Extract
** Begin **
The Wrong Son is a memoir of emotional precision - a searching, unsparing
account of what it means to come into being in the absence of love.
In 1963, a young husband loses his pregnant wife and eighteen-month-old son
in a car accident. Six months later, he meets a woman who abandons her own
husband and child for him - a man who seems to her everything she has ever
wanted.
Within two years, a boy is born into this family of grief and guilt, into a house
already filled with ghosts, where neither parent can see him clearly through
what each has lost.
His mother demands perfection. His father, meanwhile, decides early on that
this child exists only because the first one died - and cannot forgive him for it.
Moulded by his mother, rejected by his father, he is given no space in which to
become himself.
Throughout his life, no matter how much he tries to invent himself, he is driven
by the fear that nothing real exists underneath. Fifty years on, after his parents'
deaths, that fear begins to unmoor him.
He turns to the work of psychoanalysts who were pioneers of early childhood
psychology around the time he was born.
Drawing on the insights of D.W. Winnicott and Jacques Lacan, The Wrong Son
traces a life shaped not only by loss and violence, but by psychic damage that
may never fully be shaken off.
With forensic clarity and unexpected humour, The Wrong Son is a quietly
devastating work: deeply human, psychologically attuned, and unafraid to stay
with what cannot be resolved.
** End **
Dataset records
** Begin **
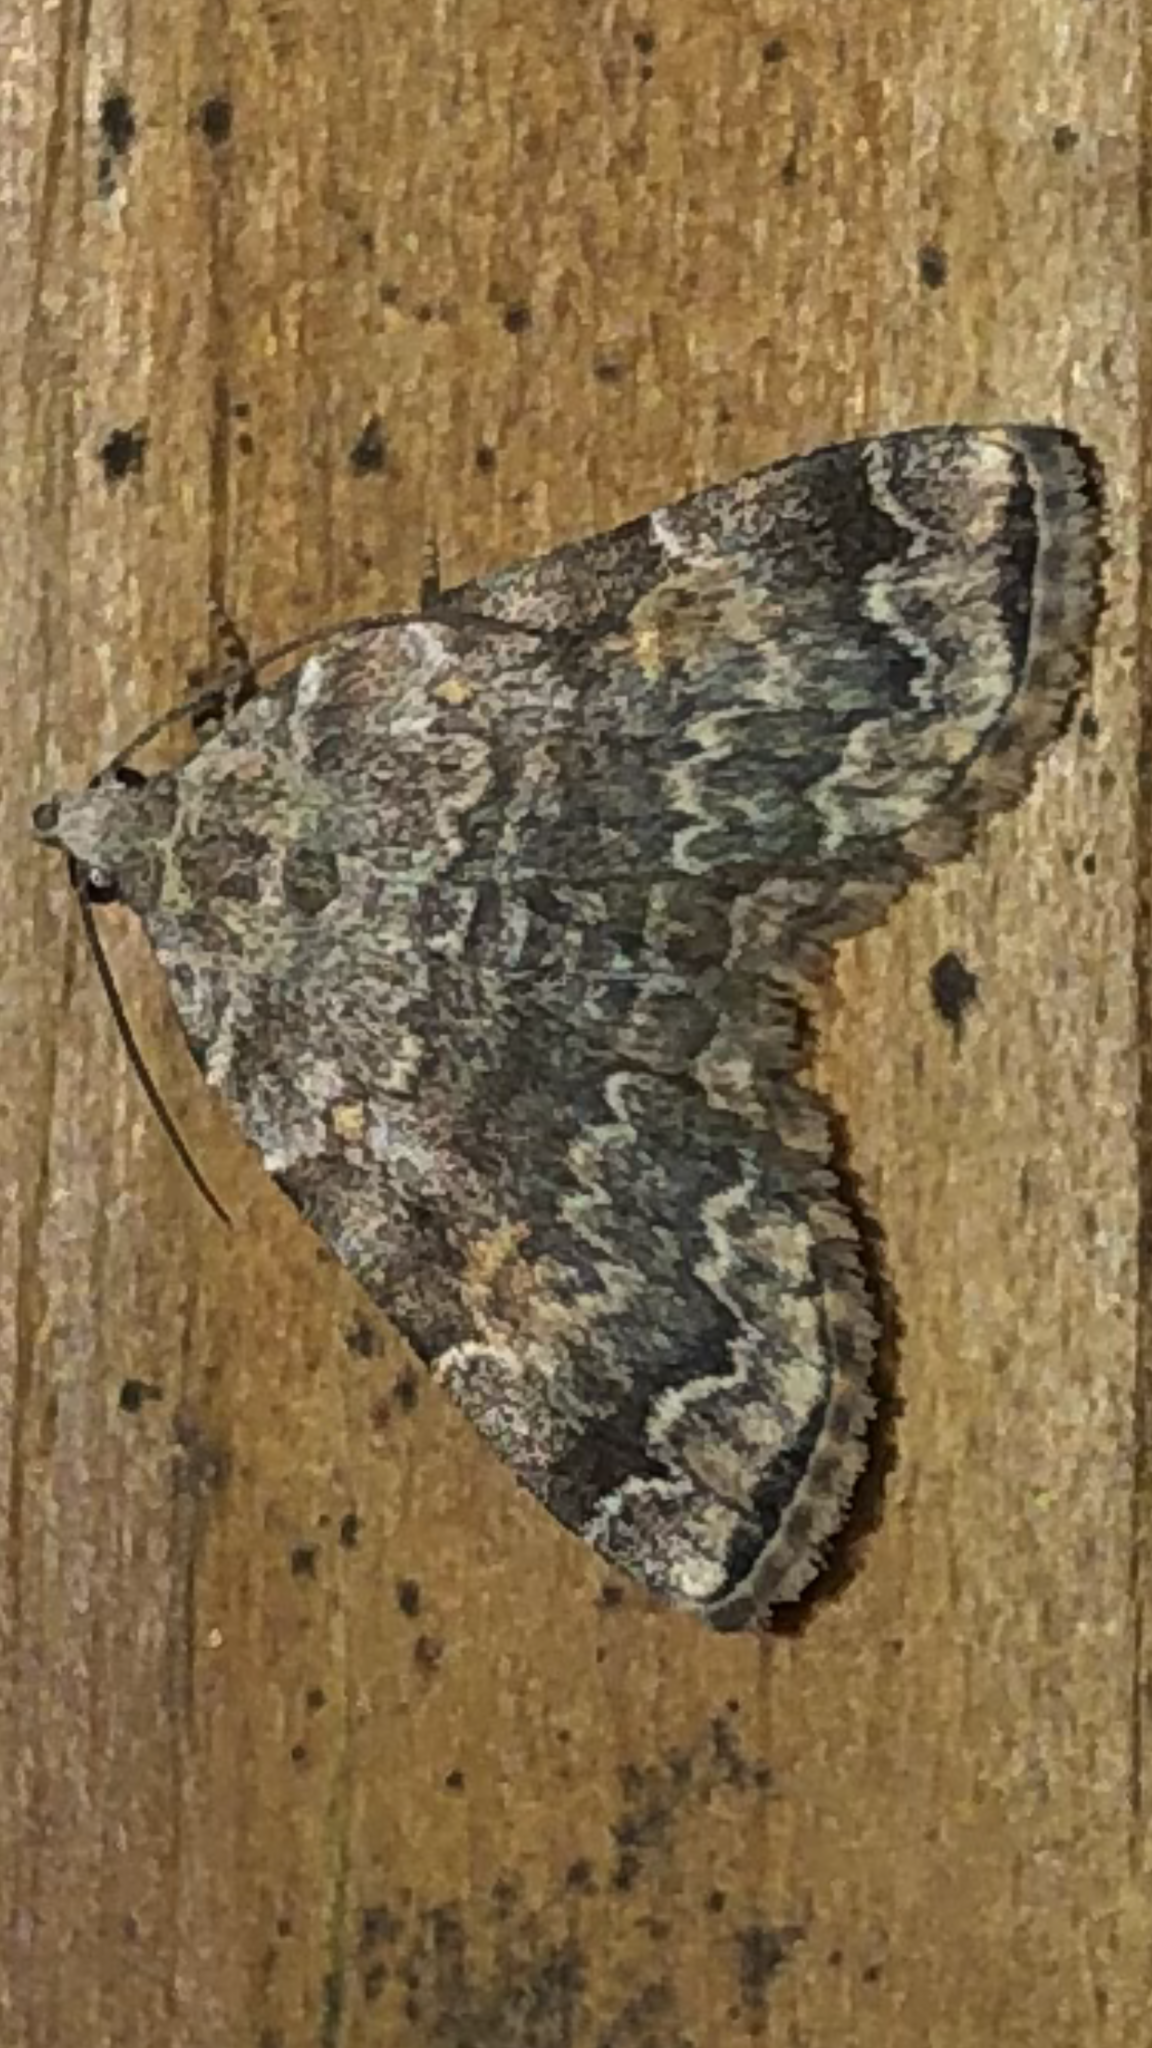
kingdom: Animalia
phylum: Arthropoda
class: Insecta
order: Lepidoptera
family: Erebidae
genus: Idia
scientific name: Idia americalis
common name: American idia moth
** End **
Directive
Please extract the passage of the book description that begins at the words "Within two years, a" and stops after "to unmoor him.". The material that comes after the book description stands apart from it.

Exercise response
Within two years, a boy is born into this family of grief and guilt, into a house
already filled with ghosts, where neither parent can see him clearly through
what each has lost.
His mother demands perfection. His father, meanwhile, decides early on that
this child exists only because the first one died - and cannot forgive him for it.
Moulded by his mother, rejected by his father, he is given no space in which to
become himself.
Throughout his life, no matter how much he tries to invent himself, he is driven
by the fear that nothing real exists underneath. Fifty years on, after his parents'
deaths, that fear begins to unmoor him.